Scientific classification
- Kingdom: Animalia
- Phylum: Chordata
- Class: Mammalia
- Infraclass: Marsupialia
- Order: Didelphimorphia
- Family: Didelphidae
- Genus: Marmosa
- Subgenus: Marmosa
- Species: M. macrotarsus
- Binomial name: Marmosa macrotarsus Wagner, 1842
- Synonyms: Micoureus quichua (Thomas, 1899)

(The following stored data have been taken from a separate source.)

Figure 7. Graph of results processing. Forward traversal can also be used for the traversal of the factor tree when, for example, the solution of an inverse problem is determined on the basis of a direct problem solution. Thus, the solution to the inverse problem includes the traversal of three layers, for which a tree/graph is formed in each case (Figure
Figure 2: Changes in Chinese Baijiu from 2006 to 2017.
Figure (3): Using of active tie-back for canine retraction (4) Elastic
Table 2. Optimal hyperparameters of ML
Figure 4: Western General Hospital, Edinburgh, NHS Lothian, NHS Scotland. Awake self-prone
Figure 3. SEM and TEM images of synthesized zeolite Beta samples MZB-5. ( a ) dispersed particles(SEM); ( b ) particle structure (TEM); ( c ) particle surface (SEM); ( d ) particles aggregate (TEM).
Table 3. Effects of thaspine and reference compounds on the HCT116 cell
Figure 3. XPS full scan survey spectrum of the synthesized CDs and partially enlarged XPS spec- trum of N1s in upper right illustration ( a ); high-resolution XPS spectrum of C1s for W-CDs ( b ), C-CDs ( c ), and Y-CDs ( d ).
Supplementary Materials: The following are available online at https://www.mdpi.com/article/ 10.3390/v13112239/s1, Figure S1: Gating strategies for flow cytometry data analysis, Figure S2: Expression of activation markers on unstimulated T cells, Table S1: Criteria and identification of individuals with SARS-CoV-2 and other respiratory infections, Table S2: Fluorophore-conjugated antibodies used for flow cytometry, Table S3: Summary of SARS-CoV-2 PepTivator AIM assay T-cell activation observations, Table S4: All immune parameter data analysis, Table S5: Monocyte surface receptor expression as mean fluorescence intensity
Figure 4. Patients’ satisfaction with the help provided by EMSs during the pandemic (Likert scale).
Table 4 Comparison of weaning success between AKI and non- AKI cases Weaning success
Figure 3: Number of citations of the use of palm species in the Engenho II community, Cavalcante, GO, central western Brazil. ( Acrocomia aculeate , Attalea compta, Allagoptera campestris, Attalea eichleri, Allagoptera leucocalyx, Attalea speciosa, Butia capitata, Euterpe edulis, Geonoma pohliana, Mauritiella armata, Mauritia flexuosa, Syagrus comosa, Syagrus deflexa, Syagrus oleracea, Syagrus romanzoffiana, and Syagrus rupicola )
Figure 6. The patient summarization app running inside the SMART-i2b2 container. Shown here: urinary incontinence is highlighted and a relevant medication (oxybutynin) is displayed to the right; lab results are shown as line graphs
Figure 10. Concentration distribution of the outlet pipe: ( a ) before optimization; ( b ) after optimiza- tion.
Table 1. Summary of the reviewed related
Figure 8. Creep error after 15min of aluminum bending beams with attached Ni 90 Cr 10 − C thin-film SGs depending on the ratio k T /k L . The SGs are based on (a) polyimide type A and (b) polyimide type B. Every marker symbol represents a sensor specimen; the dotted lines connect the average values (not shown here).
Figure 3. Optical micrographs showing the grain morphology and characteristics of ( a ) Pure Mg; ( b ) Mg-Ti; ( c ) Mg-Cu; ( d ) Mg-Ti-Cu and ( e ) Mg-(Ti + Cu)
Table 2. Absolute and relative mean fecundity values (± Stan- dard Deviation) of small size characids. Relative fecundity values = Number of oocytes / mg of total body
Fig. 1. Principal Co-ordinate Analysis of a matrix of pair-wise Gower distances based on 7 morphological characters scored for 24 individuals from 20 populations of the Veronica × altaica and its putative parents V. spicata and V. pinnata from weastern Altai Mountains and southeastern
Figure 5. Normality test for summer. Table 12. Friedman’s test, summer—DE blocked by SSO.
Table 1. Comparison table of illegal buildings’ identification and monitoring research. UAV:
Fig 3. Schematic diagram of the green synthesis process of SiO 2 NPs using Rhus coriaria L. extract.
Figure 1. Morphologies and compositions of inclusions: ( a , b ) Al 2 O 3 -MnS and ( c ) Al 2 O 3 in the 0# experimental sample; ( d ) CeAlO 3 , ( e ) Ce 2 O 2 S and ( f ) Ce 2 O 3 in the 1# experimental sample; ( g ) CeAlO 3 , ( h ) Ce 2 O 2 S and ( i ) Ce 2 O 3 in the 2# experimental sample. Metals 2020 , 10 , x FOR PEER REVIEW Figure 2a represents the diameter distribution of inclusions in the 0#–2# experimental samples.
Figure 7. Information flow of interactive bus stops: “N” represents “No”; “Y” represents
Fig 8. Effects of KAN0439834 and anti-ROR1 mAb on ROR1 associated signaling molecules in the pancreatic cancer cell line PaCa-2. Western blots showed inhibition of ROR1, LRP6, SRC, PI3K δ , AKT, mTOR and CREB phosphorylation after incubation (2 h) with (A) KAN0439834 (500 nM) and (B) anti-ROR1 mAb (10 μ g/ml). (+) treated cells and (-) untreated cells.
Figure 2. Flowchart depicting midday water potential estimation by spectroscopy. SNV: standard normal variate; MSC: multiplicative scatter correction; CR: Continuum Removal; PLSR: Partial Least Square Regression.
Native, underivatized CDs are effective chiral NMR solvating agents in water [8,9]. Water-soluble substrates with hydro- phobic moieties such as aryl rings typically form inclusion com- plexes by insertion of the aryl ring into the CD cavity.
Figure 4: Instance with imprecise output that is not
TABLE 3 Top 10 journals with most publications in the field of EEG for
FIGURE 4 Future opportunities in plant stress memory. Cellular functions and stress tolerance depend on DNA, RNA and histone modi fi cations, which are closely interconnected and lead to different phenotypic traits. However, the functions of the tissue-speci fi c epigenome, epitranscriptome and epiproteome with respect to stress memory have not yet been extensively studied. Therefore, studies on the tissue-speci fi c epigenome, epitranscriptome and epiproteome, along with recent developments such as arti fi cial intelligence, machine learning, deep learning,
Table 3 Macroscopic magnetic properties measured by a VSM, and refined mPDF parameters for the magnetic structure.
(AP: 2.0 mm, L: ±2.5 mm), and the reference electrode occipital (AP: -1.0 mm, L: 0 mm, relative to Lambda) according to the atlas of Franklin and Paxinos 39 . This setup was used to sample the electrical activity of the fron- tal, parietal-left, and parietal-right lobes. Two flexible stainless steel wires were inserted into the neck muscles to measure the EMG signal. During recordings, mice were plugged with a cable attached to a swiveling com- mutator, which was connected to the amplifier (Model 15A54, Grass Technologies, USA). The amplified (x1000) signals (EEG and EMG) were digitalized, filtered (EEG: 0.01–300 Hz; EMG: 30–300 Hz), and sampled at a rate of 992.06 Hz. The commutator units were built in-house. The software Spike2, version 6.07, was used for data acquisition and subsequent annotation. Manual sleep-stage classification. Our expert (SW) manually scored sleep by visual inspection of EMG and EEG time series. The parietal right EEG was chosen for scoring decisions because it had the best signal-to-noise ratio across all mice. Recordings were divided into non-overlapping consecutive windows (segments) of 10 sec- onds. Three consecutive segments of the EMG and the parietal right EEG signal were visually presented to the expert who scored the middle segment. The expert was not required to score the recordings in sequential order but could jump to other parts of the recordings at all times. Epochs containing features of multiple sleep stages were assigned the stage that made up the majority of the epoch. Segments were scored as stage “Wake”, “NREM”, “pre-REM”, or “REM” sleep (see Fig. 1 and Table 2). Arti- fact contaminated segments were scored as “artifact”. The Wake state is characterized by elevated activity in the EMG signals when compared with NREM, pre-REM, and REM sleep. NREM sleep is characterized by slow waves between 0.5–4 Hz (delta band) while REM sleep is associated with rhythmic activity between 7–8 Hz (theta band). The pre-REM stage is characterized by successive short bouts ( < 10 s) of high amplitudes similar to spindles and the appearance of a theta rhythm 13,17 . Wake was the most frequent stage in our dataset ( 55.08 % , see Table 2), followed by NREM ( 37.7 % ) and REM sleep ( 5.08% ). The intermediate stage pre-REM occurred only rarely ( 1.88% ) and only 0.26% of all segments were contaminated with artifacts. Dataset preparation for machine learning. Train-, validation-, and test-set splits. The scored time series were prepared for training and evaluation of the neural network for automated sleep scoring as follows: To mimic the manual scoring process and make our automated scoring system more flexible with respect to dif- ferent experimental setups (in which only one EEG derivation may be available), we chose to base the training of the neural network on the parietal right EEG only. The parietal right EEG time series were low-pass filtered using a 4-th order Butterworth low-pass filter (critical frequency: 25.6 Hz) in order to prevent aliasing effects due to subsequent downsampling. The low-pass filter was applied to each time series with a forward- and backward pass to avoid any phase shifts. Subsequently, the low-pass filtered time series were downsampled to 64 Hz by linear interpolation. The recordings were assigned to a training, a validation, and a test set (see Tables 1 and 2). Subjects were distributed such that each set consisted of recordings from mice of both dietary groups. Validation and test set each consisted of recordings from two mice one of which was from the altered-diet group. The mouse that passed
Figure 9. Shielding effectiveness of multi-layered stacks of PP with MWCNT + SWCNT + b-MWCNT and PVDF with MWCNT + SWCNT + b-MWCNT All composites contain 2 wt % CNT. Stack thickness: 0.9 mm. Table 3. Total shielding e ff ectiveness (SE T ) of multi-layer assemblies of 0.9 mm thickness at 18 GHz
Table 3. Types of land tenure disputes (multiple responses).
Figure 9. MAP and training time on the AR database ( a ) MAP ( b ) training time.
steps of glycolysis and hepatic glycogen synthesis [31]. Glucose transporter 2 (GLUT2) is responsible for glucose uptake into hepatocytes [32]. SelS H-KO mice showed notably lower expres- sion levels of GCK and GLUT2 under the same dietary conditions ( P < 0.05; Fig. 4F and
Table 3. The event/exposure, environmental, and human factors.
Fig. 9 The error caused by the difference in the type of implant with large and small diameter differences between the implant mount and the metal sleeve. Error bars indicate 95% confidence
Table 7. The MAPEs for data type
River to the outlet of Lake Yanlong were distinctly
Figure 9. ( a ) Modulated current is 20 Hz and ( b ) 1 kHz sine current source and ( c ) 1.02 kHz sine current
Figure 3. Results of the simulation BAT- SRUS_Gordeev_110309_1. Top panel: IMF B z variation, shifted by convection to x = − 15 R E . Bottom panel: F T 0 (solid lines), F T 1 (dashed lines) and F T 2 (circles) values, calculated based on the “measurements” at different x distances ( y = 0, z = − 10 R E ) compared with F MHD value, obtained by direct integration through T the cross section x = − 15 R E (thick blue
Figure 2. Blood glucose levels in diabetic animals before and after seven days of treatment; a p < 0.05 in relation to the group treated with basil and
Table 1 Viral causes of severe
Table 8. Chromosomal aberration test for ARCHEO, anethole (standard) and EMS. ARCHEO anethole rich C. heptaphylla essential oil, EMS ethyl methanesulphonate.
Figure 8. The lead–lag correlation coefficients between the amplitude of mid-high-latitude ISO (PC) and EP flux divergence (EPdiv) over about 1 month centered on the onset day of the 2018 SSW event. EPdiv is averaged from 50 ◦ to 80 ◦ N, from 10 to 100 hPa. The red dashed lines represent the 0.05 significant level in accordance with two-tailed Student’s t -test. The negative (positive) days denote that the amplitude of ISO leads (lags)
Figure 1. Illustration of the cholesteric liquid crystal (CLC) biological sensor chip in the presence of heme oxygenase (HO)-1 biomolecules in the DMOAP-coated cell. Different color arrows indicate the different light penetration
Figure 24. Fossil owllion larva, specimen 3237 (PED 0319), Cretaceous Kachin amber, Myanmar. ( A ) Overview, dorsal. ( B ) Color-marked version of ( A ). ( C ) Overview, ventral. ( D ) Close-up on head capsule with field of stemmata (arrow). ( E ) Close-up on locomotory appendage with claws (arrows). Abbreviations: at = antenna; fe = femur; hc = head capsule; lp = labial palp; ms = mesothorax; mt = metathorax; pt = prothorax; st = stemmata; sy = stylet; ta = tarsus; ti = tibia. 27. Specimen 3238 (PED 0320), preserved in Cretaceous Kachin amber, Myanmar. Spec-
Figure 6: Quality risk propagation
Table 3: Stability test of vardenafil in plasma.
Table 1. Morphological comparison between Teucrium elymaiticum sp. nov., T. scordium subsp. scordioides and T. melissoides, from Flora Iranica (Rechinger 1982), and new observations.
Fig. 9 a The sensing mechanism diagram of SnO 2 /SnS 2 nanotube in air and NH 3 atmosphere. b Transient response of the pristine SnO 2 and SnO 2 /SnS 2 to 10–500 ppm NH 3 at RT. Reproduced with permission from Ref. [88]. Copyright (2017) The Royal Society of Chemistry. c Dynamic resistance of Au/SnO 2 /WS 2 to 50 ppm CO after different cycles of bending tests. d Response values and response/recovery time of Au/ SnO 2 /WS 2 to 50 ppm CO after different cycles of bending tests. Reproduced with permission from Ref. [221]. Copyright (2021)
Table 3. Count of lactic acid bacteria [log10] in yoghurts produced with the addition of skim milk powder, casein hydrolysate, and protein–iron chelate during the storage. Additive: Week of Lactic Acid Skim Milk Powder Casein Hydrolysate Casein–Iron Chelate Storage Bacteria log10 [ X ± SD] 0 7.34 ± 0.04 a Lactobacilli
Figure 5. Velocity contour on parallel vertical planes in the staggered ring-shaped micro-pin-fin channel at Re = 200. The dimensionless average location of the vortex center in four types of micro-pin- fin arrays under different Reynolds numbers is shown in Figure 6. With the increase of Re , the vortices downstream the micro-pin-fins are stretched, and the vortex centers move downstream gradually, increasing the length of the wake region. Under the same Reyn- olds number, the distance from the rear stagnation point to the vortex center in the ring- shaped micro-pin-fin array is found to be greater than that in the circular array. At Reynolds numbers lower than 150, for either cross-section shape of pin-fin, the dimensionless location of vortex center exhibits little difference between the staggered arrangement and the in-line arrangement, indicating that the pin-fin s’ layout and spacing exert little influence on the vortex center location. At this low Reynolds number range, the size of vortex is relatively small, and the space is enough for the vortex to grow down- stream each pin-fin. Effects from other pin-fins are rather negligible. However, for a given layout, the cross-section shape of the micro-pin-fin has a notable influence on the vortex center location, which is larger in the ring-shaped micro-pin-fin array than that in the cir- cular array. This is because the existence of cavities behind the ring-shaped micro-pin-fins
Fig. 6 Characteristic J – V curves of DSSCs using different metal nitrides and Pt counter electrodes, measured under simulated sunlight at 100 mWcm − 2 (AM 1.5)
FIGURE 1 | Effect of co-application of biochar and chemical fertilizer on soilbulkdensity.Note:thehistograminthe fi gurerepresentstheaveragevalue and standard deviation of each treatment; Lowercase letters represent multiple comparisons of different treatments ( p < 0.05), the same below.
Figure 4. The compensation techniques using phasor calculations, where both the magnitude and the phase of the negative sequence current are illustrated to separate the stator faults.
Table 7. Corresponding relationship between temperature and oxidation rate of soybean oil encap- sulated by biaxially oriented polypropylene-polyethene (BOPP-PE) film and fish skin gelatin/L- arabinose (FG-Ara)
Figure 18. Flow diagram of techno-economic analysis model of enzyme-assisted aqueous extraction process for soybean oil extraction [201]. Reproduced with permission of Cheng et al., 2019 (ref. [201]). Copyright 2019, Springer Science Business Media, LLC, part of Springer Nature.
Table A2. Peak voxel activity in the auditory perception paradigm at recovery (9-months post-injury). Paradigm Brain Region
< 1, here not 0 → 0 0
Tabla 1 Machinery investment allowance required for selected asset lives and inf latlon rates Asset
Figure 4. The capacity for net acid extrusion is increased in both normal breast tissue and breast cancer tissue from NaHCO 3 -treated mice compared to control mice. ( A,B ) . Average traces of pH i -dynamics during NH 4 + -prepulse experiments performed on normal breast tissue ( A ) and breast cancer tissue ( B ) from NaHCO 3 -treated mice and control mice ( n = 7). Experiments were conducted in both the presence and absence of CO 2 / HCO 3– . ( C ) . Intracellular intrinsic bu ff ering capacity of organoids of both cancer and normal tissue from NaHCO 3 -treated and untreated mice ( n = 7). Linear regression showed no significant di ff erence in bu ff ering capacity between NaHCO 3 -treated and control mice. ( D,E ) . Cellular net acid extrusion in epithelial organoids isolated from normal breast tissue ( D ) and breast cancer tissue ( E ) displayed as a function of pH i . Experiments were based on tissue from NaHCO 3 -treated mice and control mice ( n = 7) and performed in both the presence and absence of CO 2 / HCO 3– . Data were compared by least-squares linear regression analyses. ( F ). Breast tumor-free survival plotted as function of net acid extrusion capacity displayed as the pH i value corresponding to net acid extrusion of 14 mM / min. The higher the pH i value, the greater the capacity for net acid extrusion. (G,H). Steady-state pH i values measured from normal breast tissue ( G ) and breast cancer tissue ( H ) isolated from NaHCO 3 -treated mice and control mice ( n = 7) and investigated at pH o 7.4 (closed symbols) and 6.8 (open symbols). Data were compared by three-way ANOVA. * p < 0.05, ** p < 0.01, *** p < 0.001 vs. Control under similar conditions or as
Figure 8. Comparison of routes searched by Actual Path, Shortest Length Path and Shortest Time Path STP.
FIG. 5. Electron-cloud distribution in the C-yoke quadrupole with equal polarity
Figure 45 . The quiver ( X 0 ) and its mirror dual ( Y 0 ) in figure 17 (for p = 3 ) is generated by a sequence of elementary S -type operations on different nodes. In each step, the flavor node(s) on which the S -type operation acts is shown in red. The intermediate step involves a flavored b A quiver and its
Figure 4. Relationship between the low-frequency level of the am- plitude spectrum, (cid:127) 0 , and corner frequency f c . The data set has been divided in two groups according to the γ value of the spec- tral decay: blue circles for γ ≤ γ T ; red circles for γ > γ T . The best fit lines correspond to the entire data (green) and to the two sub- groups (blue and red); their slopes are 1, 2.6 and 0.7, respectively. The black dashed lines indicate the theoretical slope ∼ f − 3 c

= Quechuan mouse opossum =

- Genus: Marmosa
- Species: macrotarsus
- Authority: Wagner, 1842
- Conservation status: LC
- Synonyms: Micoureus quichua (Thomas, 1899)

Species of marsupial

The Quechuan mouse opossum (Marmosa macrotarsus), also called the western Amazonian mouse opossum, is a South American opossum species of the family Didelphidae. It was known from only two areas of montane forest on the eastern slopes of the Andes in Peru, at altitudes from 300 to 2700 m.: at the type locality in the Valle de Occobamba is in the southern area, in Cuzco Region, and in the northern area is in the vicinity of Moyobamba in San Martín Region. A 2014 survey found this species in Bolivia and Brazil. The northern Peruvian area has suffered from habitat destruction, but the southern area is not seriously degraded. The name Marmosa macrotarsus may be preoccupied, and the name may revert to Marmosa quichua.